Turo, a startup that allows consumers to rent their cars to one another, filed an update to its IPO paperwork Friday, detailing its full 2022 financial performance.

The upshot? Turo has continued to grind away and even make revenue gains as it awaits for better IPO conditions.

While the IPO market has been frozen for some time, Turo has not given up on its plans to go public. From a private filing back in 2021 and dropping a public S-1 document in early 2022, the unicorn has regularly released quarterly updates to the document. The latest filing fills in its Q4 2022 performance, allowing us to compare its most recent year to those trailing, and providing the market with news on what could be one of the first IPOs to price and start trading when the market improves for such offerings.

As a private company, Turo has raised around a half-billion dollars, including a Series E in 2019 that pegged its valuation at the $1 billion mark; that round was later extended in early 2020 per Crunchbase data.

What does the new filing show us? It indicates that Turo’s growth out of the pandemic doldrums continued last year after posting rapid revenue gains in 2021. And that the company has reached new levels of profitability that may prove enticing to investors when the time comes. Let’s take a closer look.

Turo’s 2022

In 2022 Turo generated revenue of $746.6 million, up 59% from the $469 million it brought into the business in 2021. That growth was powered, in part, by a large boost to spending at the company, which saw its sales and marketing costs grow from $52.7 million in 2021 to $111.3 million in 2022.

But rising costs didn’t mean that Turo had an unprofitable last year. In fact, after posting GAAP net losses in the $90 million range in both 2019 and 2020, Turo cut the figure to a $40.4 million net loss in 2021. Last year the company’s net income came to a far-shinier and positive $154.7 million, although that number is predicated on a more modest operating income result of $33.8 million.

Given that Turo’s income statement after operating costs is a bit wonky, its adjusted EBITDA may ironically be a more useful — less sclerotic — indicator of its profitability. Here we find that the company essentially matched its 2021 result of $81.1 million in 2022 when it reported adjusted EBITDA profit of $79.7 million.

Growth? Check. Profits? Check. Turo is ready to go public, and thanks to its S-1/A filing we know that it still wants to. At this point we’re merely waiting for it to kick off a roadshow.
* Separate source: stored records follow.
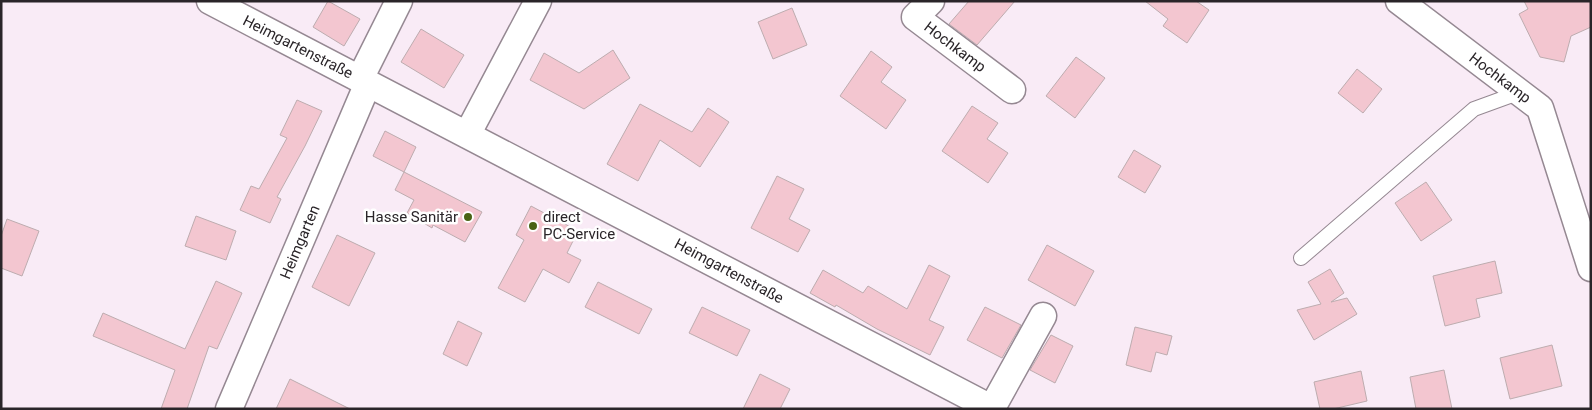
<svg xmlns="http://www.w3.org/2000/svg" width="1592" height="410" font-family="Roboto,sans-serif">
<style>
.building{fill:#f3c6d0;stroke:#bdacaf}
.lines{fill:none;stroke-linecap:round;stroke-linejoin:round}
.service-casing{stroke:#958892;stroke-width:16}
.minor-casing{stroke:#958892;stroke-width:29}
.service{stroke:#fff;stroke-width:14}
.minor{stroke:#fff;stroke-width:26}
.poi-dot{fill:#496314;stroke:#fff;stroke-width:2}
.labels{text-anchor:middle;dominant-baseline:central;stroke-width:5;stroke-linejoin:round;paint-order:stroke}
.street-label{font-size:15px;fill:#2a2529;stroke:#fff}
.poi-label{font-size:15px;fill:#2a2529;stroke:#fff;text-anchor:end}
</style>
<rect width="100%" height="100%" fill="#f9ebf6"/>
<!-- building -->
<path class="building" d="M 328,1 L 360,19 L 344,46 L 313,27 Z
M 969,1 L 1015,1 L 977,45 L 949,24 Z
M 1145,1 L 1196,1 L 1209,10 L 1187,43 L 1163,26 L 1168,19 Z
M 1524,1 L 1591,1 L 1591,27 L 1571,36 L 1564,62 L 1540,57 L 1519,14 L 1528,9 Z
M 792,8 L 807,45 L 773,59 L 758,22 Z
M 421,29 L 464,55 L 444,88 L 401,62 Z
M 613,50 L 630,78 L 584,109 L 530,80 L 544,53 L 579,73 Z
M 871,51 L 892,67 L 881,82 L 906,100 L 886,129 L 840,96 Z
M 1076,57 L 1105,78 L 1075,118 L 1046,96 Z
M 1357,69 L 1382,89 L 1363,113 L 1338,93 Z
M 297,100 L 322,111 L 305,146 L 277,197 L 281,199 L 270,223 L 240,210 L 251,186 L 259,189 L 287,138 L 280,135 Z
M 640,104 L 692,132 L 708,108 L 729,122 L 700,167 L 660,140 L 638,181 L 607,164 Z
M 972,106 L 998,123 L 987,139 L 1008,153 L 988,183 L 942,151 Z
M 385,131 L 416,147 L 404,172 L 373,156 Z
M 1134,150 L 1161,166 L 1145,193 L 1118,177 Z
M 404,172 L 482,212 L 465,242 L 433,225 L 432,228 L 407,213 L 414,200 L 395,190 Z
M 777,176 L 804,189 L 789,219 L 810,230 L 798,252 L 751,228 Z
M 1426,182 L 1452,220 L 1421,241 L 1395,203 Z
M 531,206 L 578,231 L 567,253 L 581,260 L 569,283 L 543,269 L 525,302 L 498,288 L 524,240 L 516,235 Z
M 196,216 L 236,231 L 226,260 L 185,246 Z
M 7,219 L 39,231 L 22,276 L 1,268 L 1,236 Z
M 337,235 L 375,253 L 349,306 L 312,287 Z
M 1047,245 L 1094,271 L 1075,306 L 1028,280 Z
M 1495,261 L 1502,293 L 1476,299 L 1480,317 L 1445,326 L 1433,276 Z
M 929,265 L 950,276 L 929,320 L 944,327 L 930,355 L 877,329 L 836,305 L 835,307 L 810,293 L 823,270 L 863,293 L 868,286 L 907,309 Z
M 1330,269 L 1344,293 L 1331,302 L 1347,298 L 1357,314 L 1314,340 L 1297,310 L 1321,304 L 1308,282 Z
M 216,281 L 242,293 L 217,349 L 209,346 L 187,409 L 161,409 L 175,370 L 93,336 L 103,313 L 185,349 Z
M 598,282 L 652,309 L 639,334 L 585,307 Z
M 702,307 L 750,330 L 737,356 L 689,333 Z
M 985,307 L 1021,325 L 1002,358 L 967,340 Z
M 458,321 L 482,333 L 467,366 L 443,354 Z
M 1135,327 L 1172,336 L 1167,355 L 1156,352 L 1151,372 L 1126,365 Z
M 1051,335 L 1073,346 L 1055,383 L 1030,370 Z
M 1552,345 L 1562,386 L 1510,399 L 1500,358 Z
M 1444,370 L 1452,409 L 1416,409 L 1410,377 Z
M 1361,371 L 1367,401 L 1333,409 L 1320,409 L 1314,382 Z
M 760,374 L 790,389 L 780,409 L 743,409 Z
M 290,379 L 350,409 L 276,409 Z"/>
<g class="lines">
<!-- service casing -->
<g class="service-casing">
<path id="service" d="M 1301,258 L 1474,109 L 1518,93"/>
</g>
<!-- minor casing -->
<g class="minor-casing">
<path id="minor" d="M 210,1 L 993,409
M 931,1 L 915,17 L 1012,90
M 1399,1 L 1540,108 L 1591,268
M 360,79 L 399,1
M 467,135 L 538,1
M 992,408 L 1043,316
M 229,409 L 368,83"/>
</g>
<!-- service -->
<use href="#service" class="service"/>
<!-- minor -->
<use href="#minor" class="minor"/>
</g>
<!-- markers -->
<g class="poi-dot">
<circle cx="468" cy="217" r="5"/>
<circle cx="533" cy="226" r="5"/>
</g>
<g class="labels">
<!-- street labels -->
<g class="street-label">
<text transform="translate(298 47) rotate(27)">Heimgartenstraße</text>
<text transform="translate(955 47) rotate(37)">Hochkamp</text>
<text transform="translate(1500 78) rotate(37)">Hochkamp</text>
<text transform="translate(300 242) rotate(-67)">Heimgarten</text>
<text transform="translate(729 271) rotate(28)">Heimgartenstraße</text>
</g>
<!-- poi labels -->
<g class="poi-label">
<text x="458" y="217">Hasse Sanitär</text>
<text x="543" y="217" text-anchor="start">direct<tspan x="543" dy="17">PC-Service</tspan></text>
</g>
</g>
<!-- border -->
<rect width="1592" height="410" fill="none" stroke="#2a2529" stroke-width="5"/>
</svg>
While Turo has been itching to get into the public markets game, perhaps it better that it has waited. Turo competitor Getaround went public in late 2022 by merging with a SPAC. In the wake of that combination, the company has lost nearly all of its value and is at risk of delisting after falling below the $1 per share threshold. The company announced a round of cost cutting in February, but has not yet released Q4 earnings. A December-era investor update was light on hard financial data, but did detail that Getaround is a fraction of the size of Turo.

Turo’s model has evolved from individuals sharing cars to slightly more professional users that provide a handful of cars to the platform. Still, its asset-light business appears to have come good in the post-pandemic era, a time in which many folks felt the itch to move, and used and new car prices were above historical norms. Car rentals, it appears in light of Turo’s results, benefited from the trends.

It’s difficult to price Turo, as it’s gross margins are a bit outside normal software bands, and we don’t precisely know how investors will classify it industry-wise when it does debut. But give its revenue growth and ability to generated adjusted and unadjusted black ink, it doesn’t seem likely that Turo will struggle to defend its final private marks.

Turo, you have the keys. Kickstart the IPO wave please.